In August 2021, the Hochdorf Group announced that production in Hochdorf would be phased out by the end of 2023 and more than a hundred jobs would be cut. The area in Hochdorf is to be sold and production pooled in Sulgen. Group management and administration will remain in Hochdorf. Eventually the Hochdorf Group and its pension fund sold the land and area in Hochdorf to the municipality for a total of CHF 60.2 million. The transaction is scheduled to be completed on 30 December 2021. The Hochdorf Group would therefore become the tenant of these properties.
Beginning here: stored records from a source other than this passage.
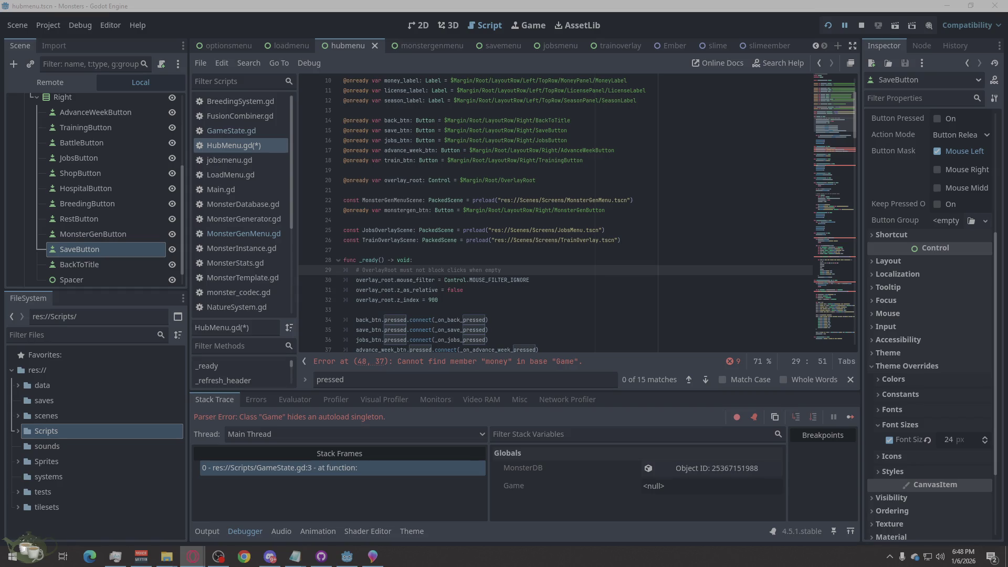
key("alt+Tab")
key("ctrl+f")
type("_ready")
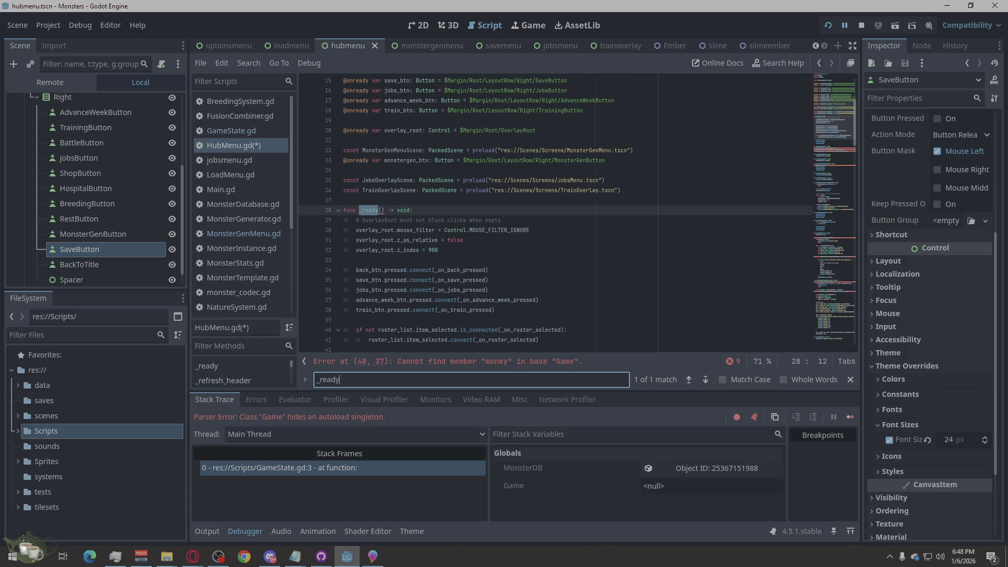
key("alt+Tab")
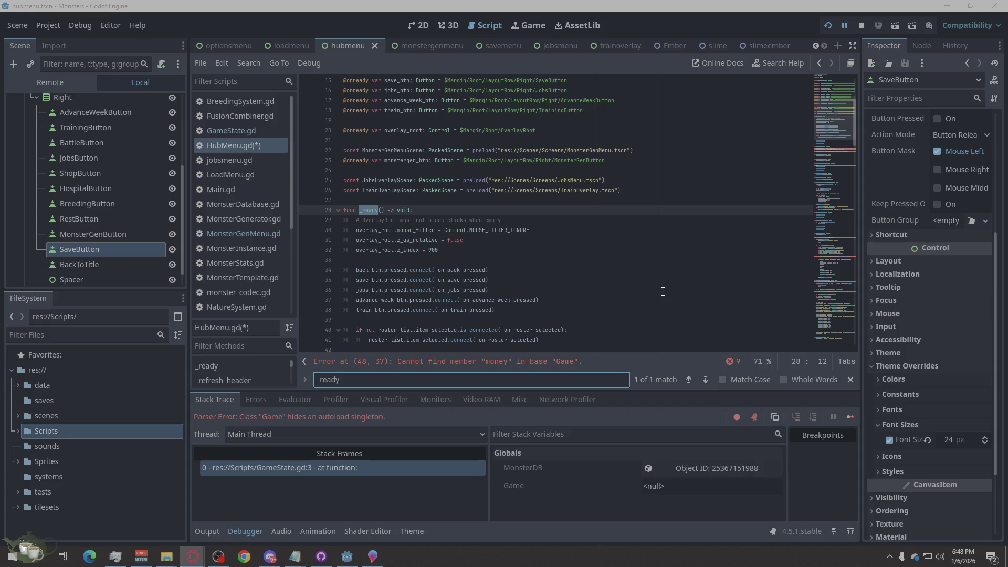
Try pasting the connection line after the overlay setup, then undo it.
left_click(481, 255)
scroll(565, 285, "down", 3)
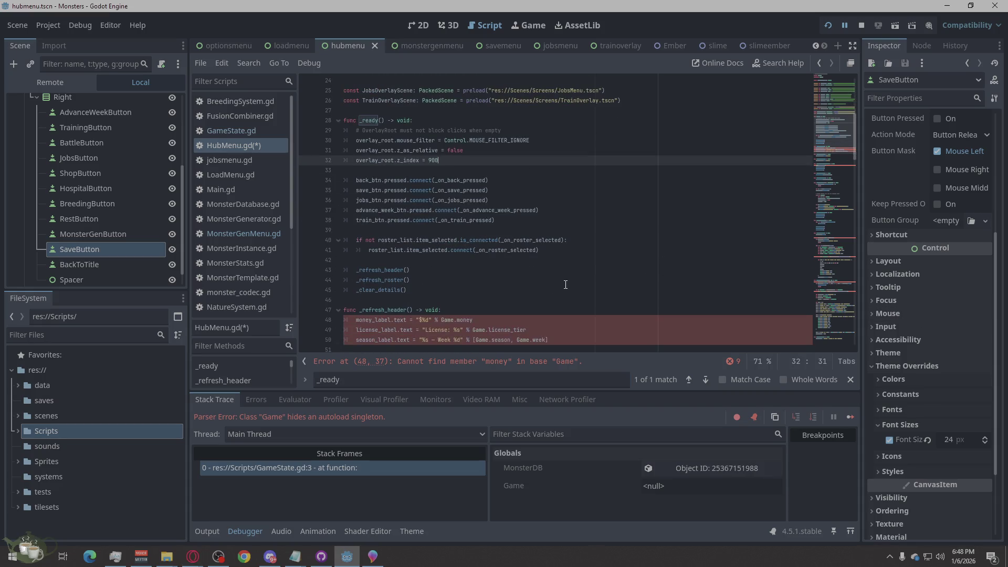
mouse_move(486, 195)
left_click(460, 169)
key("Return")
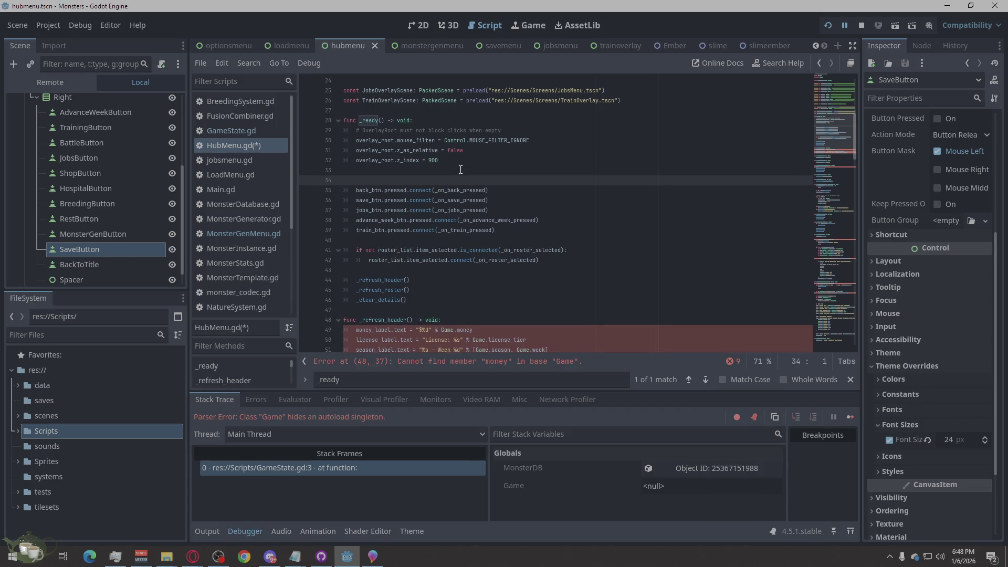
type("monstergen_btn.pressed.connect(_on_monstergen_pressed)")
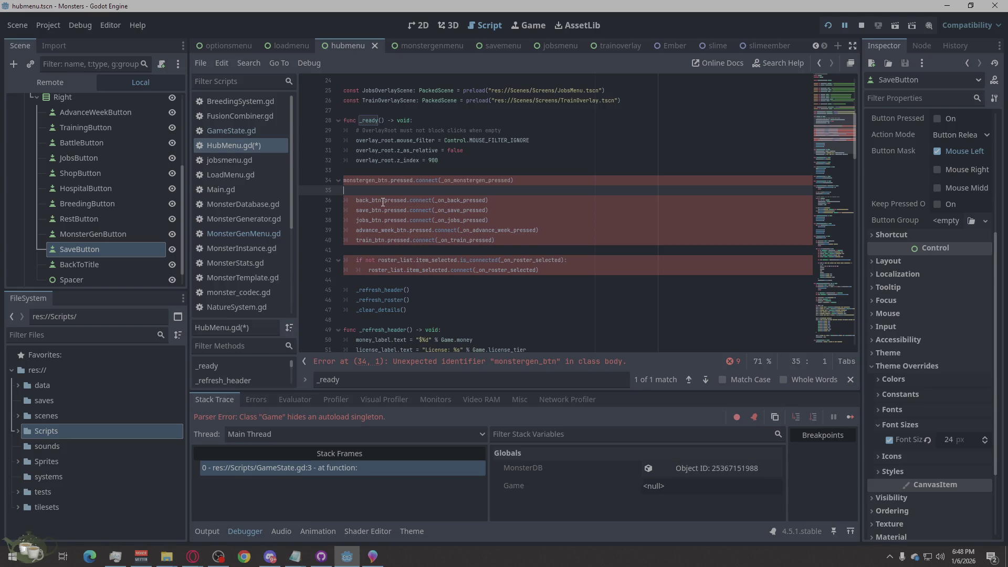
key("ctrl+z")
In September 2023, it was announced that the site in Hochdorf would be retained until 2026. Then in March 2024, the company announcement that the site was to be sold. In April 2024, it was announced that the Italian food group Newlat had acquired almost 11 percent of the share capital. At the Annual General Meeting on 15 May 2024, the current Board of Directors was confirmed for another year of office, after Newlat wanted to replace the entire Board of Directors with its own candidates.

== Ownership ==
The main shareholder of the Hochdorf Group is Amir Mechria, the owner of Pharmalys Laboratories SA with 20%. He became the majority shareholder of the Hochdorf Group by converting three quarters of his mandatory convertible bonds. Other shareholders are ZMP Invest AG (18%; a 100% subsidiary of the Zentralschweizer Milchproduzenten and majority shareholder of the largest Swiss milk processing company Emmi AG), Bermont Investments Ltd. (British Virgin Islands) (14.6%), Innovent Holding AG of the Weiss family from Wollerau (5.58%), HOCHDORF Holding AG (1.38%), Quaero Capital SA (1.14%), Credit Suisse Asset Management (Switzerland) AG (0.76%), Dimensional Fund Advisors LP (0.73%), UBS Asset Management Switzerland AG (0.33%) and Pictet Asset Management SA (0.11%).

== Miscellaneous ==

- In 2015 alone, the Hochdorf Group collected 11.2 million Swiss francs in state export subsidies.
- Hochdorf Holding is a member of IG Bio.